EXERCISE INSTRUCTIONS: Copy out every record below word for word, leaving out the picture markers.

DATA FOR ANALYSIS:
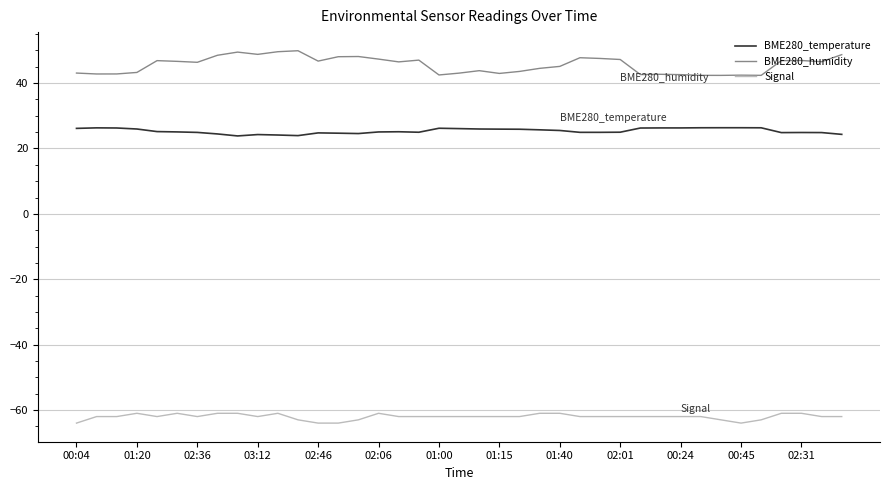

What is the difference between the maximum and minimum values in the BME280_humidity series?

7.5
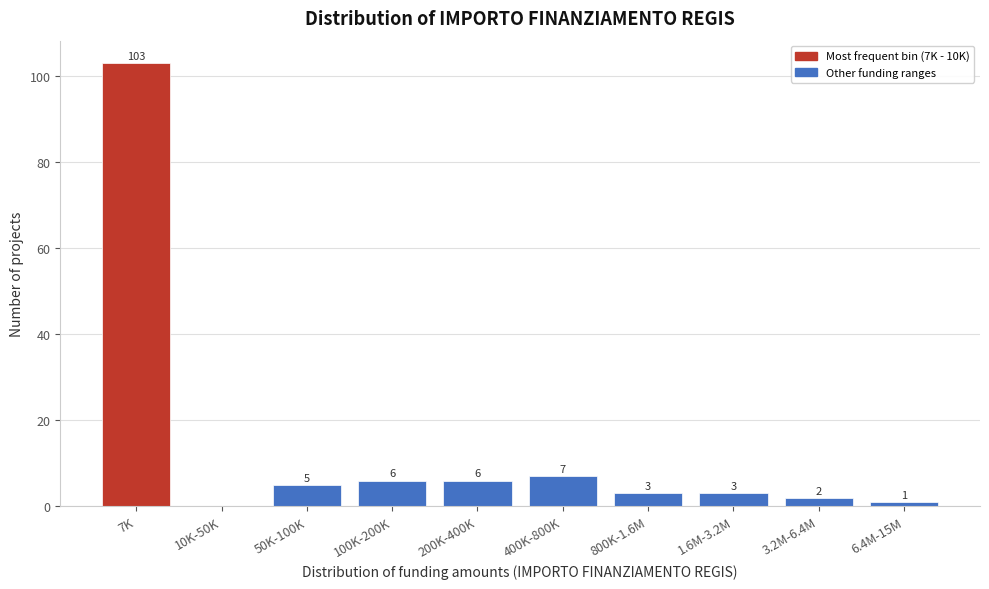

Reading right to left, transcribe all the data shown in this chart.

6.4M-15M=1	3.2M-6.4M=2	1.6M-3.2M=3	800K-1.6M=3	400K-800K=7	200K-400K=6	100K-200K=6	50K-100K=5	10K-50K=0	7K=103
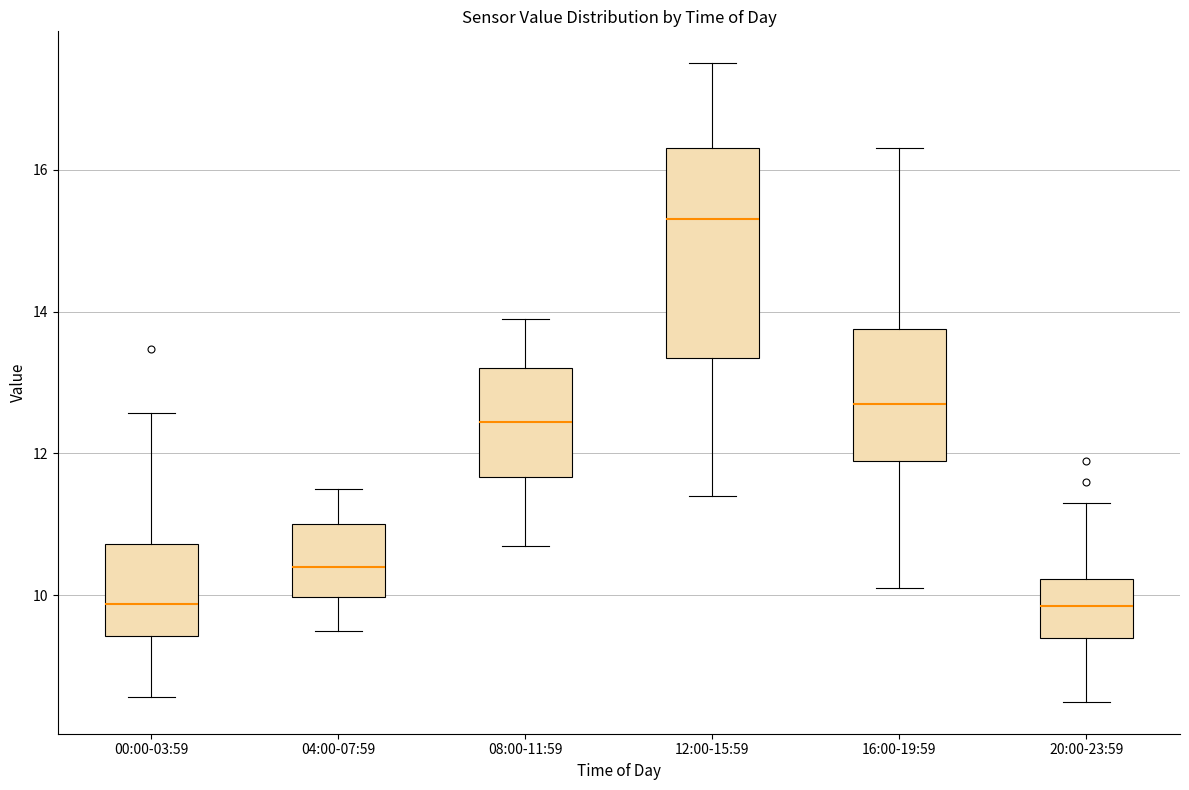

Reading left to right, read every box against the y-axis: the position of its median line, the range the box covers, and the ends of its whiskers. The values are not printed on the chart, so give them approximately, as read against the axis.

00:00-03:59: median 9.8, box 9.4 to 10.8, whiskers 8.6 to 12.6
04:00-07:59: median 10.4, box 10.0 to 11.0, whiskers 9.6 to 11.6
08:00-11:59: median 12.4, box 11.6 to 13.2, whiskers 10.8 to 14.0
12:00-15:59: median 15.4, box 13.4 to 16.4, whiskers 11.4 to 17.6
16:00-19:59: median 12.8, box 12.0 to 13.8, whiskers 10.2 to 16.4
20:00-23:59: median 9.8, box 9.4 to 10.2, whiskers 8.6 to 11.4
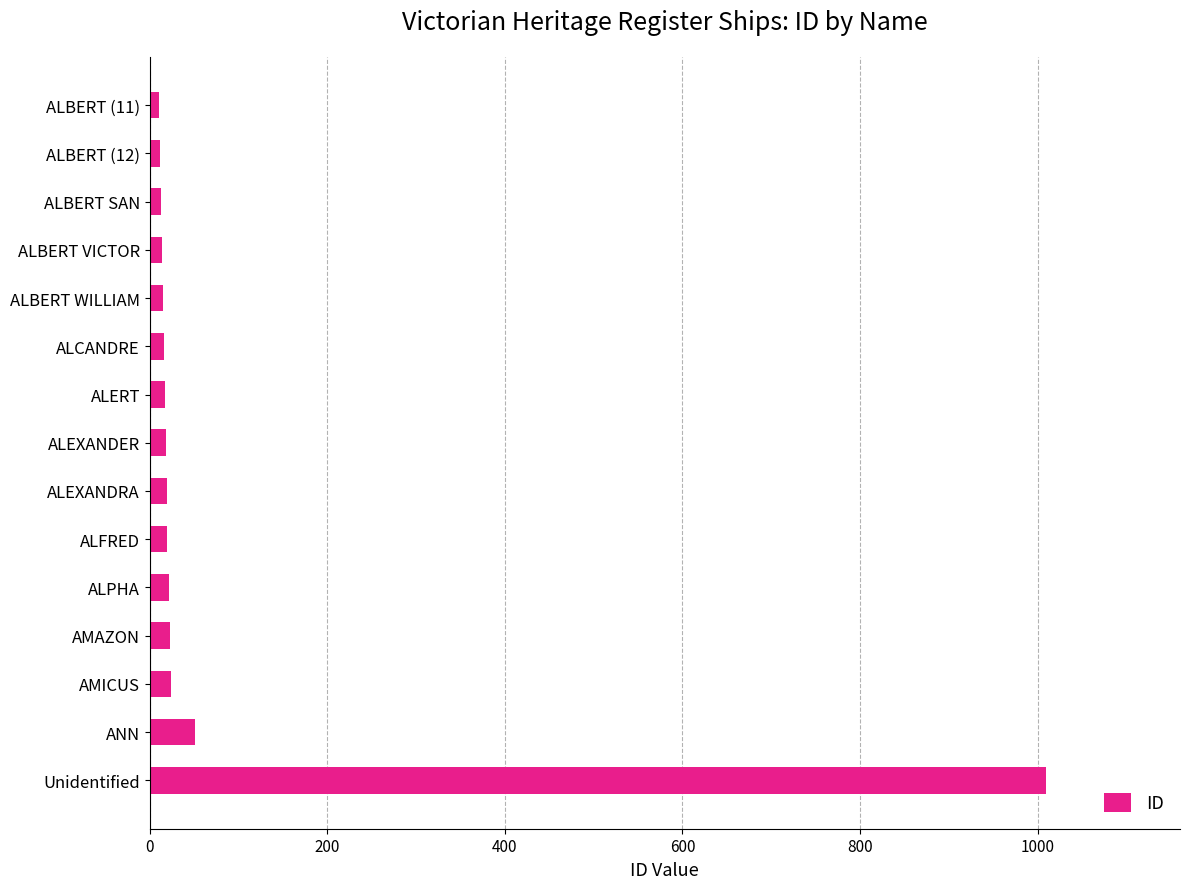

The value at Unidentified is 508. True or false?

False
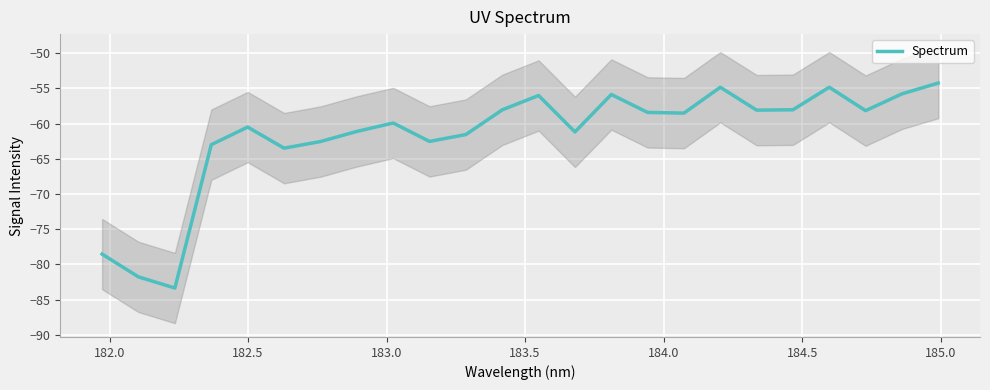

Count the number of data series in this chart.

1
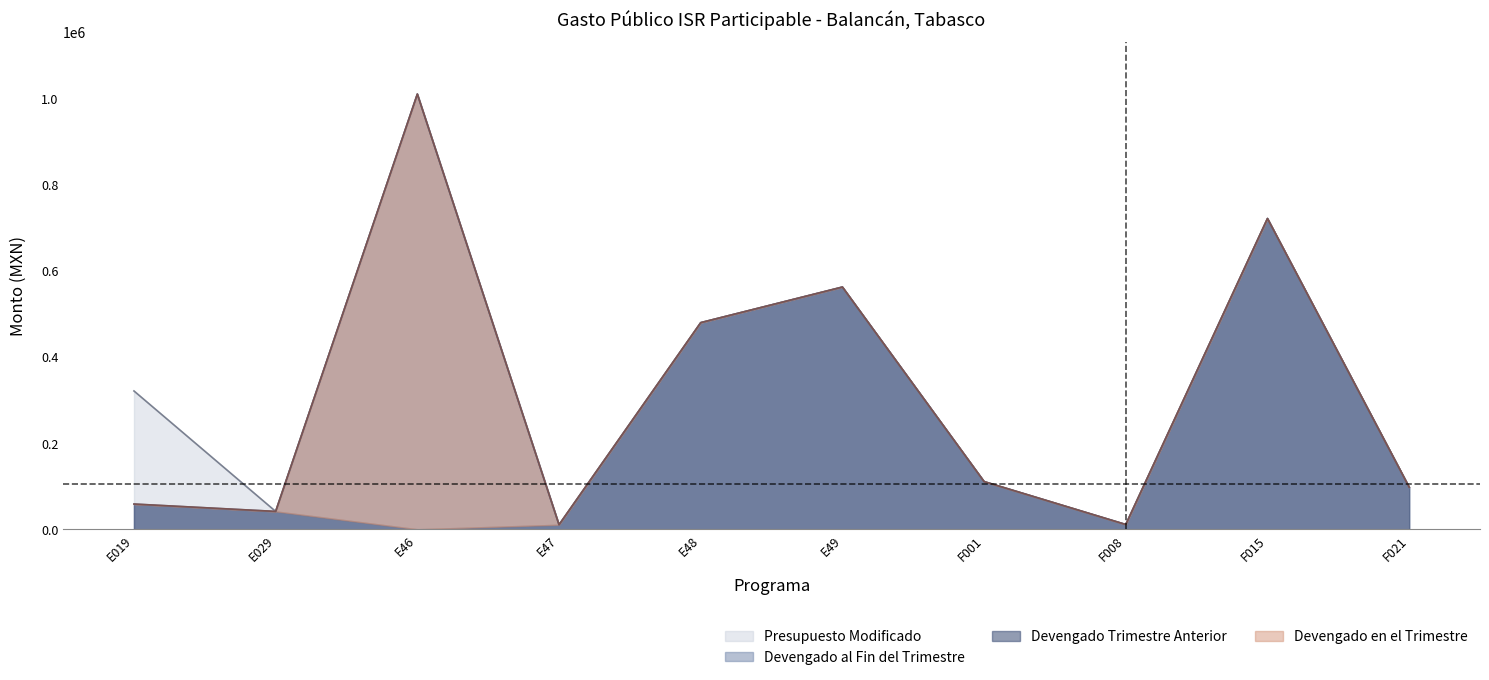

Which category has the lowest value in the Presupuesto Modificado series?

E47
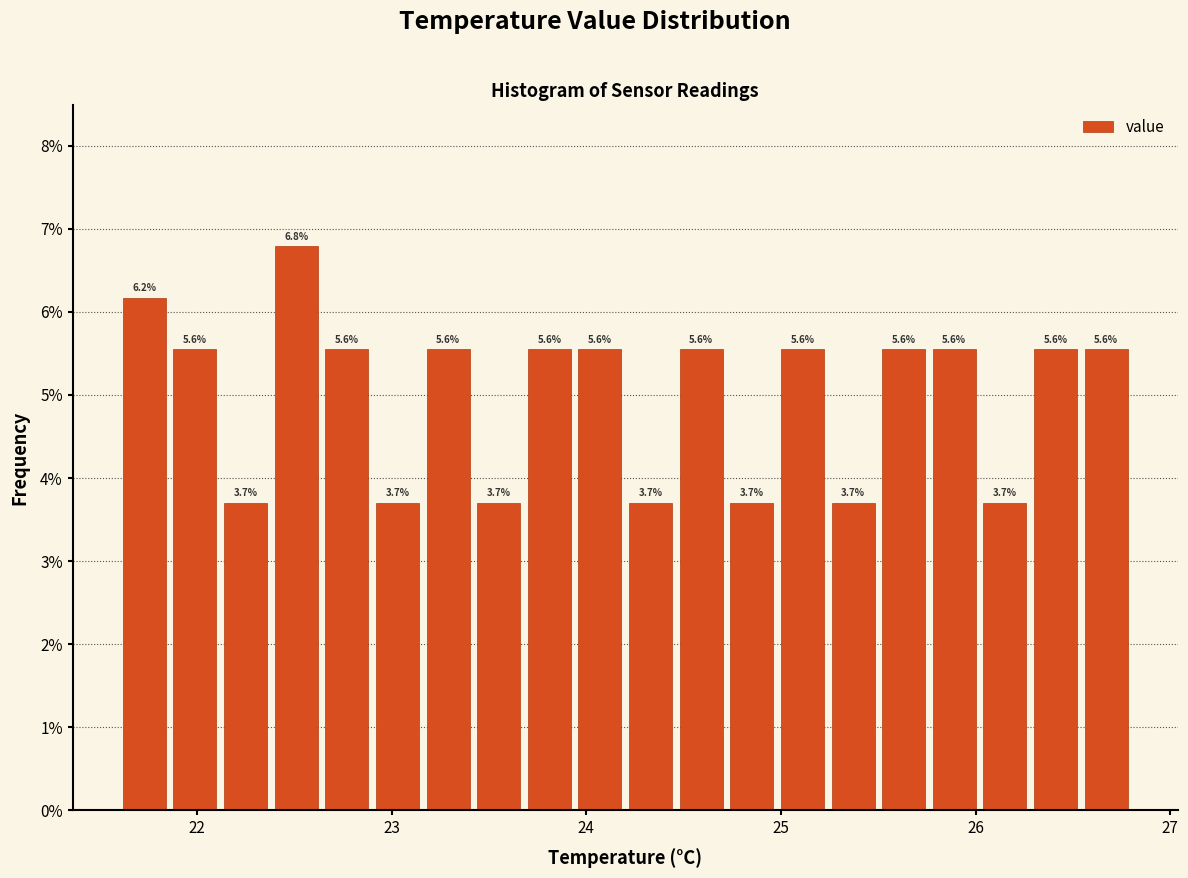

Around what value on the x-axis is the tallest bar? Give the approximate position of its centre, as read against the axis.

22.5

SOLUTION TO THIS PROBLEM:
What is the difference between the maximum and minimum values in the BME280_humidity series?

7.5

Reading right to left, transcribe all the data shown in this chart.

6.4M-15M=1	3.2M-6.4M=2	1.6M-3.2M=3	800K-1.6M=3	400K-800K=7	200K-400K=6	100K-200K=6	50K-100K=5	10K-50K=0	7K=103

Reading left to right, read every box against the y-axis: the position of its median line, the range the box covers, and the ends of its whiskers. The values are not printed on the chart, so give them approximately, as read against the axis.

00:00-03:59: median 9.8, box 9.4 to 10.8, whiskers 8.6 to 12.6
04:00-07:59: median 10.4, box 10.0 to 11.0, whiskers 9.6 to 11.6
08:00-11:59: median 12.4, box 11.6 to 13.2, whiskers 10.8 to 14.0
12:00-15:59: median 15.4, box 13.4 to 16.4, whiskers 11.4 to 17.6
16:00-19:59: median 12.8, box 12.0 to 13.8, whiskers 10.2 to 16.4
20:00-23:59: median 9.8, box 9.4 to 10.2, whiskers 8.6 to 11.4

The value at Unidentified is 508. True or false?

False

Count the number of data series in this chart.

1

Which category has the lowest value in the Presupuesto Modificado series?

E47

Around what value on the x-axis is the tallest bar? Give the approximate position of its centre, as read against the axis.

22.5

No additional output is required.